Cicely Tyson, 88, won the best leading actress in a play honors for the revival of "The Trip to Bountiful," the show's only award on the night. It was the actress' first time back on Broadway in three decades.
"'Please wrap it up,' it says. Well, that's exactly what you did with me: You wrapped me up in your arms after 30 years," she said.
Lauper and Harvey Fierstein have given "Kinky Boots" — originally a 2005 film about a failing shoe factory that turns to making drag queen boots — a fun score and a touching book that celebrates diversity.
"I want to thank Harvey Fierstein for calling me up. I'm so glad I was done with the dishes and answered the phone," Lauper said.
The import "Matilda the Musical" is a witty, dark musical adaptation of the novel by Roald Dahl that is still running in London. Its leading woman is actually a man — Bertie Carver, who plays the evil headmistress Miss Trunchbull.
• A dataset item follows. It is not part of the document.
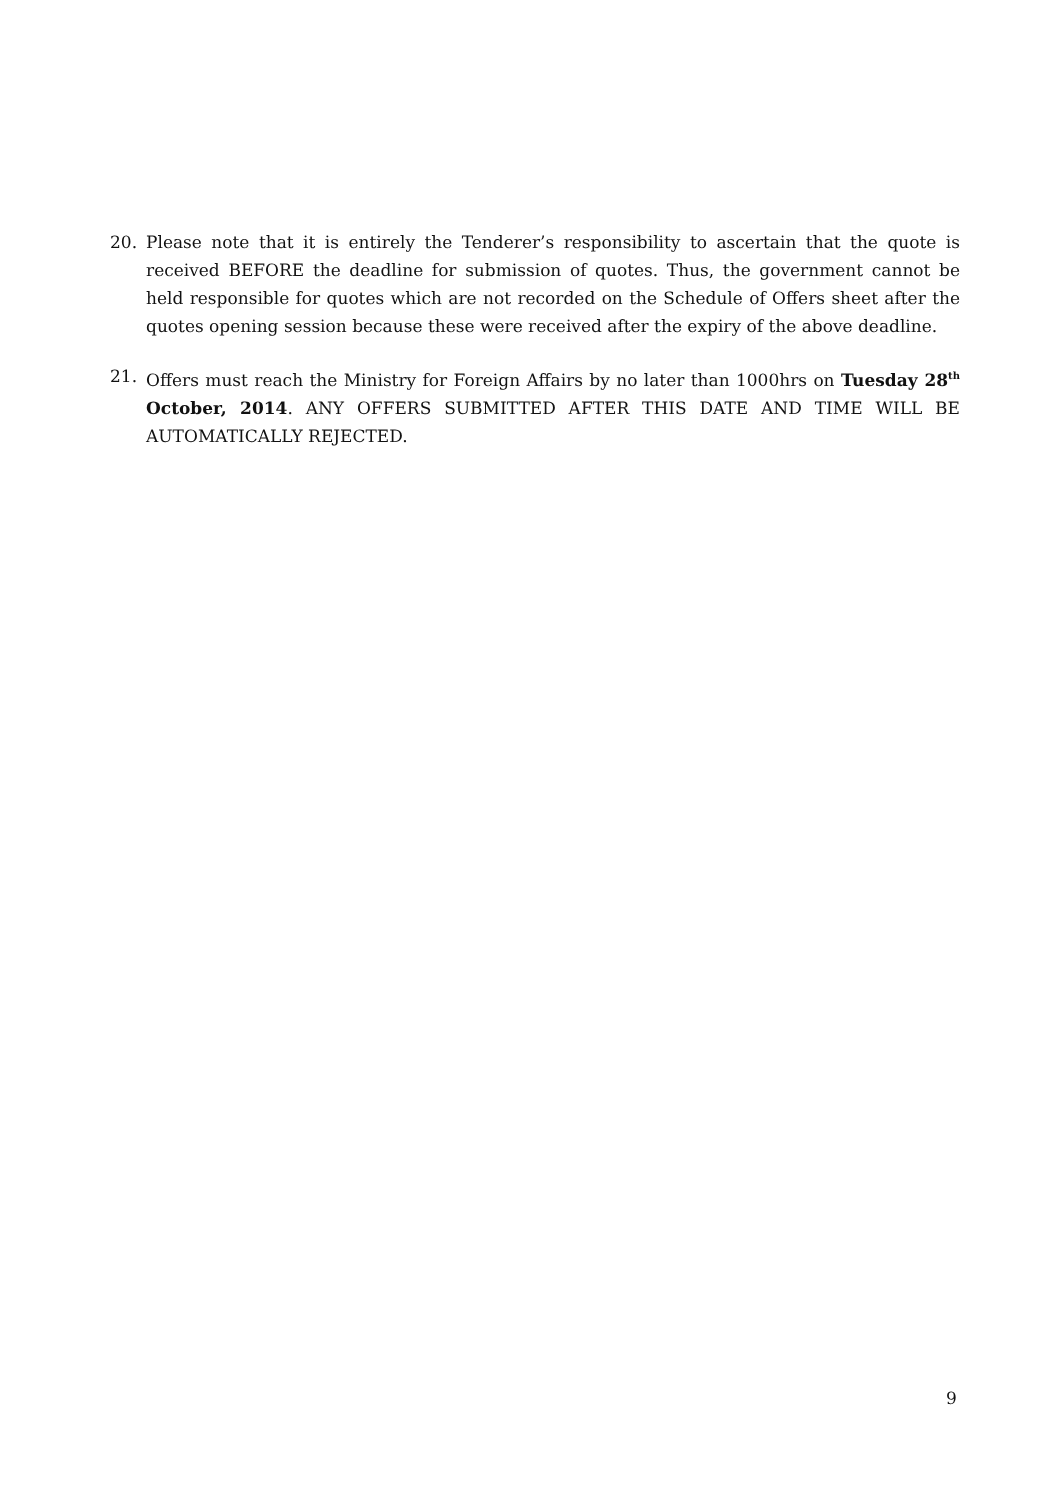20. Please note that it is entirely the Tenderer’s responsibility to ascertain that the quote is received BEFORE the deadline for submission of quotes. Thus, the government cannot be held responsible for quotes which are not recorded on the Schedule of Offers sheet after the quotes opening session because these were received after the expiry of the above deadline.
21. Offers must reach the Ministry for Foreign Affairs by no later than 1000hrs on Tuesday 28<sup>th</sup> October, 2014. ANY OFFERS SUBMITTED AFTER THIS DATE AND TIME WILL BE AUTOMATICALLY REJECTED.
9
Others musicals hoping for awards include the acrobatic "Bring It On: The Musical," the hit-heavy "Motown the Musical" and "A Christmas Story, the Musical," adapted from the beloved holiday movie. Top musical revivals include an updated "Rodgers + Hammerstein's Cinderella" and a cracking revival of "Pippin" with a circus feel.
Some of the telecast highlights included the stunning kids on Broadway — the orphans in "Annie," the actor Raymond Luke Jr. as a pre-teen Michael Jackson in "Motown the Musical," and the dancing tots in "A Christmas Story, the Musical" — especially the young tap dancer wizard Luke Spring — plus the four young women in "Matilda."
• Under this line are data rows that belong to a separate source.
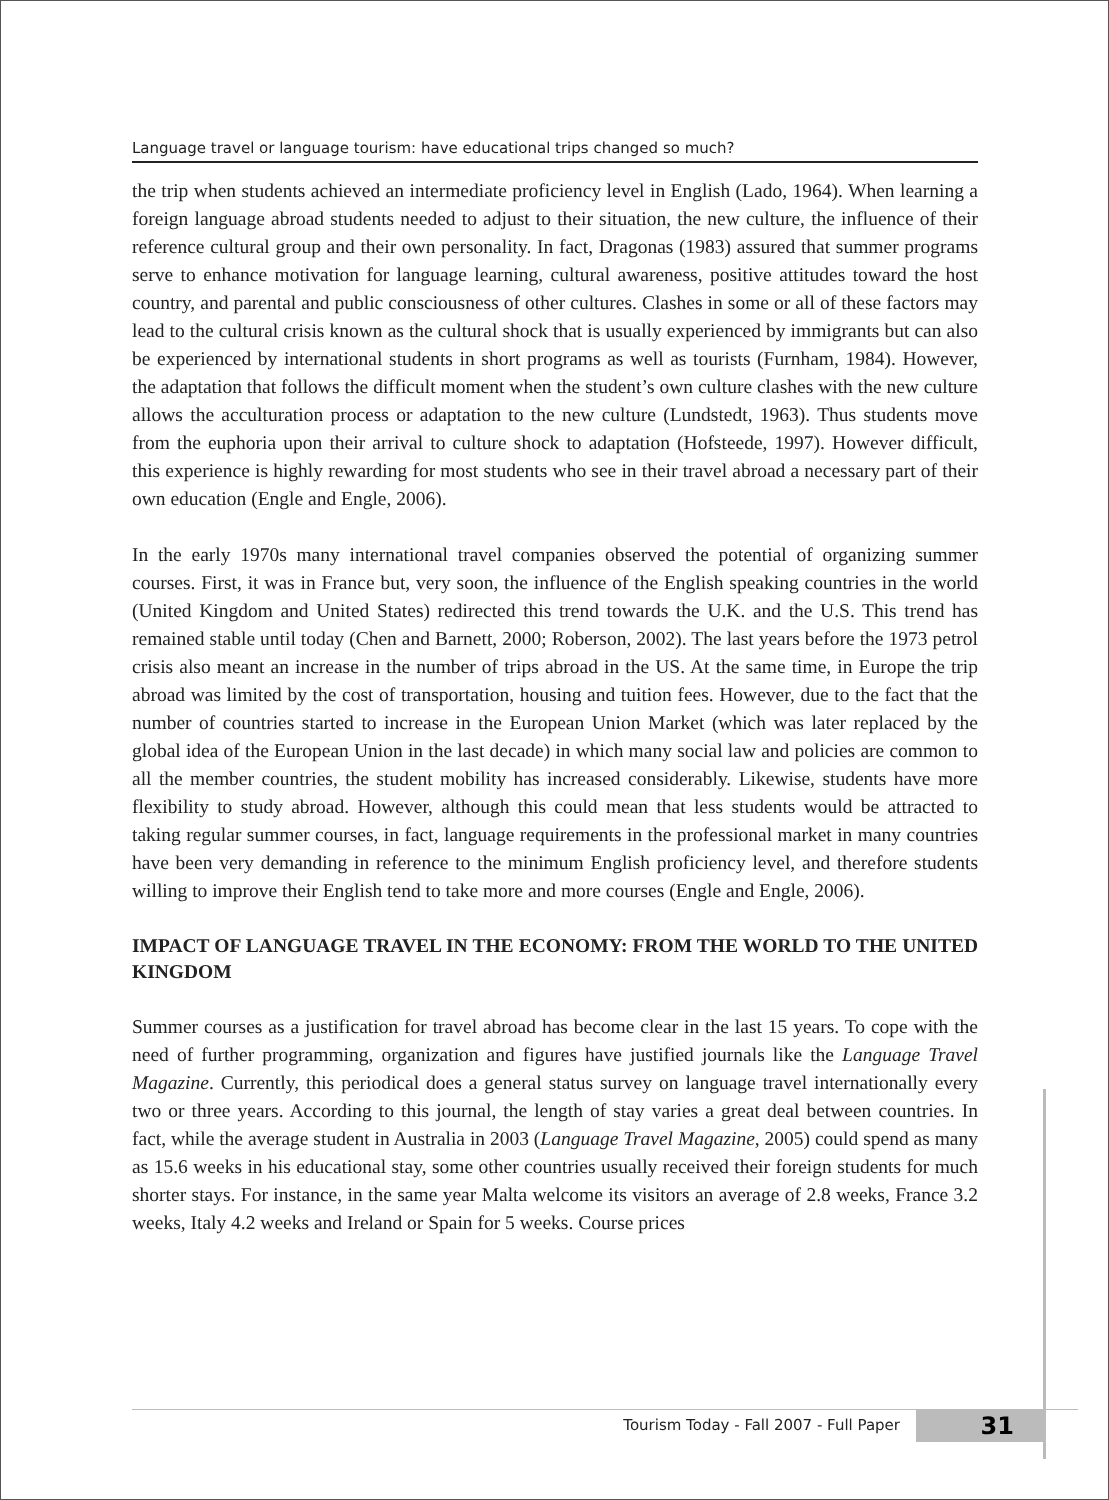Language travel or language tourism: have educational trips changed so much?
the trip when students achieved an intermediate proficiency level in English (Lado, 1964). When learning a foreign language abroad students needed to adjust to their situation, the new culture, the influence of their reference cultural group and their own personality. In fact, Dragonas (1983) assured that summer programs serve to enhance motivation for language learning, cultural awareness, positive attitudes toward the host country, and parental and public consciousness of other cultures. Clashes in some or all of these factors may lead to the cultural crisis known as the cultural shock that is usually experienced by immigrants but can also be experienced by international students in short programs as well as tourists (Furnham, 1984). However, the adaptation that follows the difficult moment when the student’s own culture clashes with the new culture allows the acculturation process or adaptation to the new culture (Lundstedt, 1963). Thus students move from the euphoria upon their arrival to culture shock to adaptation (Hofsteede, 1997). However difficult, this experience is highly rewarding for most students who see in their travel abroad a necessary part of their own education (Engle and Engle, 2006).
In the early 1970s many international travel companies observed the potential of organizing summer courses. First, it was in France but, very soon, the influence of the English speaking countries in the world (United Kingdom and United States) redirected this trend towards the U.K. and the U.S. This trend has remained stable until today (Chen and Barnett, 2000; Roberson, 2002). The last years before the 1973 petrol crisis also meant an increase in the number of trips abroad in the US. At the same time, in Europe the trip abroad was limited by the cost of transportation, housing and tuition fees. However, due to the fact that the number of countries started to increase in the European Union Market (which was later replaced by the global idea of the European Union in the last decade) in which many social law and policies are common to all the member countries, the student mobility has increased considerably. Likewise, students have more flexibility to study abroad. However, although this could mean that less students would be attracted to taking regular summer courses, in fact, language requirements in the professional market in many countries have been very demanding in reference to the minimum English proficiency level, and therefore students willing to improve their English tend to take more and more courses (Engle and Engle, 2006).
IMPACT OF LANGUAGE TRAVEL IN THE ECONOMY: FROM THE WORLD TO THE UNITED KINGDOM
Summer courses as a justification for travel abroad has become clear in the last 15 years. To cope with the need of further programming, organization and figures have justified journals like the Language Travel Magazine. Currently, this periodical does a general status survey on language travel internationally every two or three years. According to this journal, the length of stay varies a great deal between countries. In fact, while the average student in Australia in 2003 (Language Travel Magazine, 2005) could spend as many as 15.6 weeks in his educational stay, some other countries usually received their foreign students for much shorter stays. For instance, in the same year Malta welcome its visitors an average of 2.8 weeks, France 3.2 weeks, Italy 4.2 weeks and Ireland or Spain for 5 weeks. Course prices
Tourism Today - Fall 2007 - Full Paper 31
Harris got his face licked by the dog playing Sandy in "Annie," made fun of Tyson and Shia LaBeouf, who left a revival of "Orphans" before the show opened and then tweeted about it, and joined with "Smash" star Megan Hilty, "Go On" star Laura Benanti and former "The Book of Mormon" star Andrew Rannells to skewer theater stars who seek fame on TV with a twisted version of "What I Did For Love" from "A Chorus Line."
Kenneth Posner, surprisingly, did not take home the award for best lighting design of a musical. Of the four shows in the category, Posner had been nominated for three — "Kinky Boots, "Pippin" and "Rodgers + Hammerstein's Cinderella." But he lost to his only competitor, Hugh Vanstone, who designed the lighting for "Matilda the Musical."
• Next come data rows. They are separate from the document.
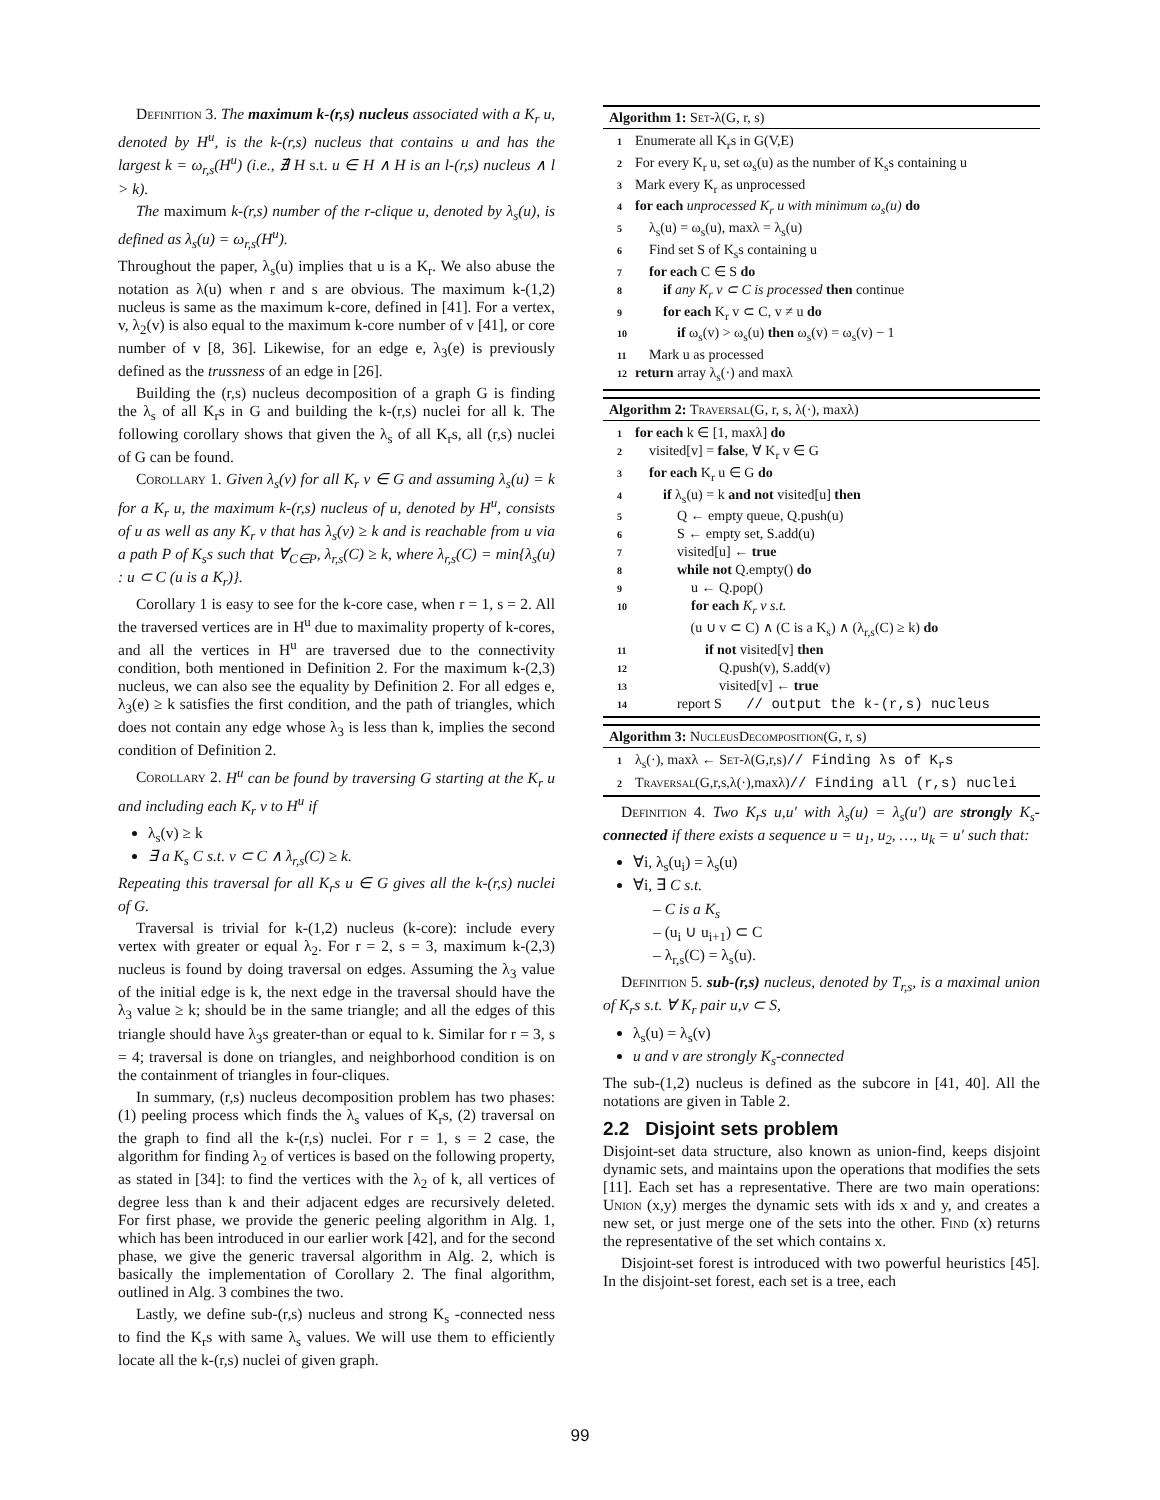Definition 3. The maximum k-(r,s) nucleus associated with a K<sub>r</sub> u, denoted by H<sup>u</sup>, is the k-(r,s) nucleus that contains u and has the largest k = ω<sub>r,s</sub>(H<sup>u</sup>) (i.e., ∄ H s.t. u ∈ H ∧ H is an l-(r,s) nucleus ∧ l > k).
The maximum k-(r,s) number of the r-clique u, denoted by λ<sub>s</sub>(u), is defined as λ<sub>s</sub>(u) = ω<sub>r,s</sub>(H<sup>u</sup>).
Throughout the paper, λ<sub>s</sub>(u) implies that u is a K<sub>r</sub>. We also abuse the notation as λ(u) when r and s are obvious. The maximum k-(1,2) nucleus is same as the maximum k-core, defined in [41]. For a vertex, v, λ<sub>2</sub>(v) is also equal to the maximum k-core number of v [41], or core number of v [8, 36]. Likewise, for an edge e, λ<sub>3</sub>(e) is previously defined as the trussness of an edge in [26].
Building the (r,s) nucleus decomposition of a graph G is finding the λ<sub>s</sub> of all K<sub>r</sub>s in G and building the k-(r,s) nuclei for all k. The following corollary shows that given the λ<sub>s</sub> of all K<sub>r</sub>s, all (r,s) nuclei of G can be found.
Corollary 1. Given λ<sub>s</sub>(v) for all K<sub>r</sub> v ∈ G and assuming λ<sub>s</sub>(u) = k for a K<sub>r</sub> u, the maximum k-(r,s) nucleus of u, denoted by H<sup>u</sup>, consists of u as well as any K<sub>r</sub> v that has λ<sub>s</sub>(v) ≥ k and is reachable from u via a path P of K<sub>s</sub>s such that ∀<sub>C∈P</sub>, λ<sub>r,s</sub>(C) ≥ k, where λ<sub>r,s</sub>(C) = min{λ<sub>s</sub>(u) : u ⊂ C (u is a K<sub>r</sub>)}.
Corollary 1 is easy to see for the k-core case, when r = 1, s = 2. All the traversed vertices are in H<sup>u</sup> due to maximality property of k-cores, and all the vertices in H<sup>u</sup> are traversed due to the connectivity condition, both mentioned in Definition 2. For the maximum k-(2,3) nucleus, we can also see the equality by Definition 2. For all edges e, λ<sub>3</sub>(e) ≥ k satisfies the first condition, and the path of triangles, which does not contain any edge whose λ<sub>3</sub> is less than k, implies the second condition of Definition 2.
Corollary 2. H<sup>u</sup> can be found by traversing G starting at the K<sub>r</sub> u and including each K<sub>r</sub> v to H<sup>u</sup> if
λ<sub>s</sub>(v) ≥ k
∃ a K<sub>s</sub> C s.t. v ⊂ C ∧ λ<sub>r,s</sub>(C) ≥ k.
Repeating this traversal for all K<sub>r</sub>s u ∈ G gives all the k-(r,s) nuclei of G.
Traversal is trivial for k-(1,2) nucleus (k-core): include every vertex with greater or equal λ<sub>2</sub>. For r = 2, s = 3, maximum k-(2,3) nucleus is found by doing traversal on edges. Assuming the λ<sub>3</sub> value of the initial edge is k, the next edge in the traversal should have the λ<sub>3</sub> value ≥ k; should be in the same triangle; and all the edges of this triangle should have λ<sub>3</sub>s greater-than or equal to k. Similar for r = 3, s = 4; traversal is done on triangles, and neighborhood condition is on the containment of triangles in four-cliques.
In summary, (r,s) nucleus decomposition problem has two phases: (1) peeling process which finds the λ<sub>s</sub> values of K<sub>r</sub>s, (2) traversal on the graph to find all the k-(r,s) nuclei. For r = 1, s = 2 case, the algorithm for finding λ<sub>2</sub> of vertices is based on the following property, as stated in [34]: to find the vertices with the λ<sub>2</sub> of k, all vertices of degree less than k and their adjacent edges are recursively deleted. For first phase, we provide the generic peeling algorithm in Alg. 1, which has been introduced in our earlier work [42], and for the second phase, we give the generic traversal algorithm in Alg. 2, which is basically the implementation of Corollary 2. The final algorithm, outlined in Alg. 3 combines the two.
Lastly, we define sub-(r,s) nucleus and strong K<sub>s</sub> -connected ness to find the K<sub>r</sub>s with same λ<sub>s</sub> values. We will use them to efficiently locate all the k-(r,s) nuclei of given graph.
Algorithm 1: Set-λ(G, r, s)
1 Enumerate all K<sub>r</sub>s in G(V,E)
2 For every K<sub>r</sub> u, set ω<sub>s</sub>(u) as the number of K<sub>s</sub>s containing u
3 Mark every K<sub>r</sub> as unprocessed
4 for each unprocessed K<sub>r</sub> u with minimum ω<sub>s</sub>(u) do
5 λ<sub>s</sub>(u) = ω<sub>s</sub>(u), maxλ = λ<sub>s</sub>(u)
6 Find set S of K<sub>s</sub>s containing u
7 for each C ∈ S do
8 if any K<sub>r</sub> v ⊂ C is processed then continue
9 for each K<sub>r</sub> v ⊂ C, v ≠ u do
10 if ω<sub>s</sub>(v) > ω<sub>s</sub>(u) then ω<sub>s</sub>(v) = ω<sub>s</sub>(v) − 1
11 Mark u as processed
12 return array λ<sub>s</sub>(·) and maxλ
Algorithm 2: Traversal(G, r, s, λ(·), maxλ)
1 for each k ∈ [1, maxλ] do
2 visited[v] = false, ∀ K<sub>r</sub> v ∈ G
3 for each K<sub>r</sub> u ∈ G do
4 if λ<sub>s</sub>(u) = k and not visited[u] then
5 Q ← empty queue, Q.push(u)
6 S ← empty set, S.add(u)
7 visited[u] ← true
8 while not Q.empty() do
9 u ← Q.pop()
10 for each K<sub>r</sub> v s.t.
(u ∪ v ⊂ C) ∧ (C is a K<sub>s</sub>) ∧ (λ<sub>r,s</sub>(C) ≥ k) do
11 if not visited[v] then
12 Q.push(v), S.add(v)
13 visited[v] ← true
14 report S // output the k-(r,s) nucleus
Algorithm 3: NucleusDecomposition(G, r, s)
1 λ<sub>s</sub>(·), maxλ ← Set-λ(G,r,s)// Finding λs of K<sub>r</sub>s
2 Traversal(G,r,s,λ(·),maxλ)// Finding all (r,s) nuclei
Definition 4. Two K<sub>r</sub>s u,u′ with λ<sub>s</sub>(u) = λ<sub>s</sub>(u′) are strongly K<sub>s</sub>-connected if there exists a sequence u = u<sub>1</sub>, u<sub>2</sub>, …, u<sub>k</sub> = u′ such that:
∀i, λ<sub>s</sub>(u<sub>i</sub>) = λ<sub>s</sub>(u)
∀i, ∃ C s.t.
– C is a K<sub>s</sub>
– (u<sub>i</sub> ∪ u<sub>i+1</sub>) ⊂ C
– λ<sub>r,s</sub>(C) = λ<sub>s</sub>(u).
Definition 5. sub-(r,s) nucleus, denoted by T<sub>r,s</sub>, is a maximal union of K<sub>r</sub>s s.t. ∀ K<sub>r</sub> pair u,v ⊂ S,
λ<sub>s</sub>(u) = λ<sub>s</sub>(v)
u and v are strongly K<sub>s</sub>-connected
The sub-(1,2) nucleus is defined as the subcore in [41, 40]. All the notations are given in Table 2.
2.2 Disjoint sets problem
Disjoint-set data structure, also known as union-find, keeps disjoint dynamic sets, and maintains upon the operations that modifies the sets [11]. Each set has a representative. There are two main operations: Union (x,y) merges the dynamic sets with ids x and y, and creates a new set, or just merge one of the sets into the other. Find (x) returns the representative of the set which contains x.
Disjoint-set forest is introduced with two powerful heuristics [45]. In the disjoint-set forest, each set is a tree, each
99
Presenters included Jesse Eisenberg, Jon Cryer, Jake Gyllenhaal, Anna Kendrick, Zachary Quinto, Sally Field, Audra McDonald, Alan Cumming and Jesse Tyler Ferguson.
The Tony winners were picked by 868 Tony voters, including members of The Broadway League, American Theatre Wing, Actors' Equity, the Dramatists Guild, Stage Directors and Choreographers Society as well as critics from the New York Drama Critics Circle.
The awards telecast faced competition for attention on Sunday night from an episode of "Mad Men" on AMC and Game 2 of the NBA finals between San Antonio and Miami on ABC. Last year's telecast was seen by 6 million viewers, down significantly from 2011's 6.9 million.
The awards cap a somewhat grim financial season on Broadway in which the total box office take was flat and the number of ticket buyers slipped 6 percent. Both numbers were blamed in part on Superstorm Sandy, but high ticket prices and the lack of long term audience growth has many worried.
A total of 46 new shows opened during the season, which began last May and ended May 26: 15 musicals, 26 plays and five special events or concerts.